Advertisement

Intra-party strife tests Uganda's political value systems

Tuesday April 18 2017

Uganda’s four political parties with representation in parliament are grappling with internal strife that has put their structural weaknesses under renewed scrutiny.

The friction in the Democratic Party (DP), Uganda People’s Congress (UPC), and the Forum for Democratic Change (FDC) is fuelled by contests over the legitimacy of their top leadership, the existing agenda (or lack of it) to consolidate and grow their bases, and the most effective strategy to win power.

Even the ruling National Resistance Movement (NRM) is not faring much better.  

Concern has begun to emerge from its ranks over the need for internal transition.

Like post-independence Uganda, the NRM has never had a peaceful change of leadership in the three decades it has held power — the longest run of any administration in the country apart from the colonial one.

The latest row in Uganda’s oldest party, DP, pits president general Nobert Mao and national vice president Mukasa Mbidde against Betty Nambooze Bakireke, the deputy vice president for Buganda region.

Advertisement

Ms Nambooze, the party’s most outspoken legislator, accuses Mr Mao and Mr Mbidde of steering DP in a wrong direction. They in turn accuse her of contravening the party’s constitution and resolutions of its National Executive Committee by convening members without the party’s approval.
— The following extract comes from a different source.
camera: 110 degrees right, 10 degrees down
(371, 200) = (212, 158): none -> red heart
Their rift came to a head on March 31, when Mr Mao and Mr Mbidde reportedly called the police on Ms Nambooze when she was holding a conference for the area under her jurisdiction to rouse the party’s ranks and revive its structures and visibility.  

Infiltration
Then there is the NRM factor; the ruling party has reportedly infiltrated other parties with the aim of sowing dissension to cripple them – a charge Ms Nambooze laid squarely at Mr Mao and Mr Mbidde’s feet.

Under their watch, at least three high profile members, including the party’s chairperson, have joined the NRM government in ministerial and ambassadorial positions.
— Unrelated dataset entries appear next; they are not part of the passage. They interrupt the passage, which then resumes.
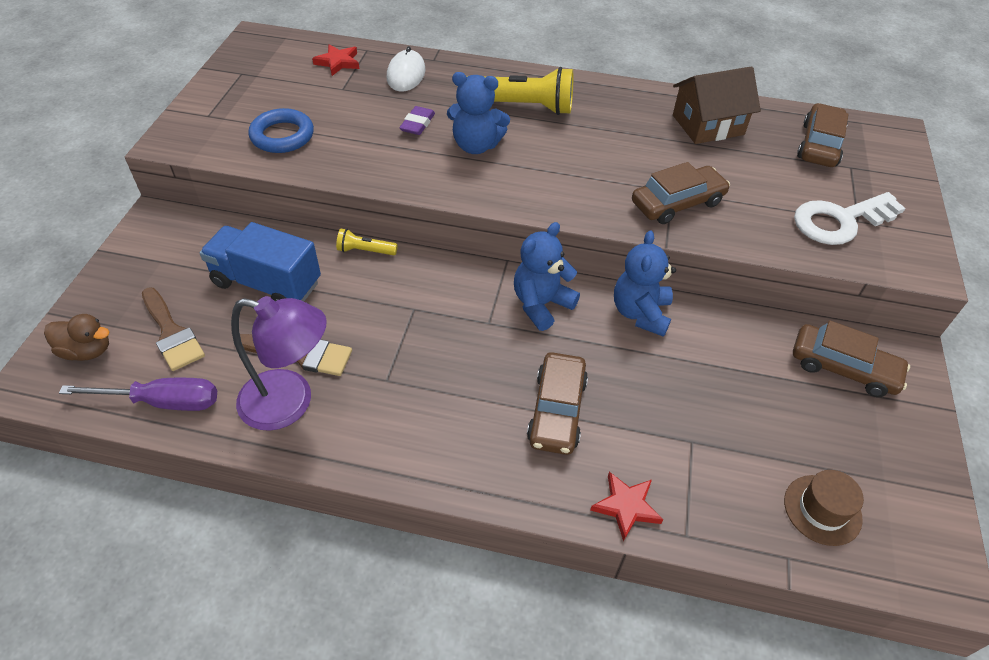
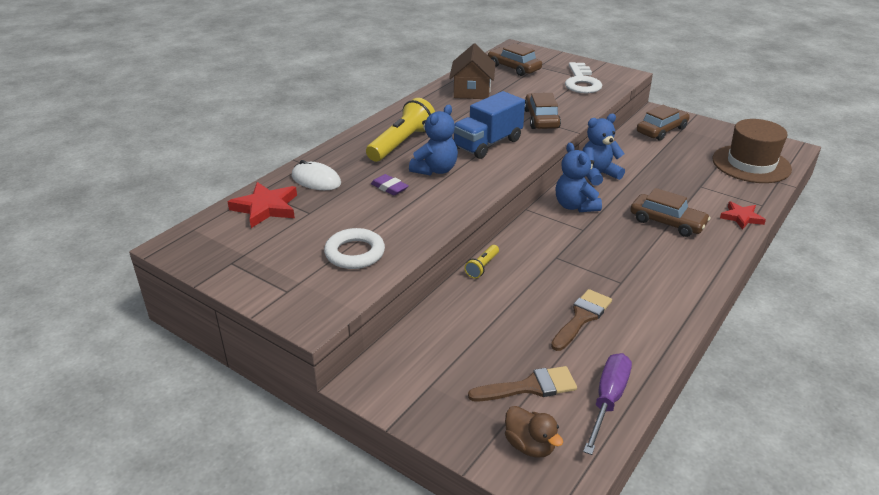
camera: 65 degrees left, 15 degrees down
(87, 351) = (530, 445): brown duck -> brown duck turned 105 degrees clockwise
(267, 283) = (494, 323): blue truck -> blue truck (487, 144)
(282, 136) = (355, 253): blue ring -> white ring
(290, 403) = (629, 330): purple lamp -> none
(338, 62) = (266, 208): red star -> red star, size x1.52
(640, 313) = (598, 174): blue teddy bear -> blue teddy bear turned 120 degrees clockwise
(822, 509) = (751, 164): brown hat -> brown hat, size x1.85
Meanwhile, the FDC has wrestled with fears and accusations of infiltration since its inception in 2004. It is currently in a bitter quarrel with competing factions accusing each other of stagnating its growth.

At the UPC, one faction openly aligned itself with the NRM in the last general election, and one of its legislators was appointed to Cabinet.

“The glue that holds a political party together is what it believes in, its ideology. This is very weak in Uganda, whether you talk of the parties in opposition or even the ruling NRM. All of them have narrowed their interests to obtaining power or keeping it at whatever cost,” said Sabiti Makara, a researcher on Ugandan politics, public management and governance.

“Leaders who founded parties were initially driven by strong convictions, and the parties were based on ideological views borrowed from the West, like capitalism and socialism. When this ended, parties, found themselves without major differences that distinguish them,” said Deogratius Hasubi Njoki, a policy analyst at DP.

“The absence of clear and strong values is made worse by young people joining the parties who are not bound by any values since they don’t exist in a clear way, nor are they enforced in an emphatic way, and who see politics as their only opportunity to get ahead,” he added.

A recent assessment of party structures indicates a failure to prioritise the development of a robust ideological base.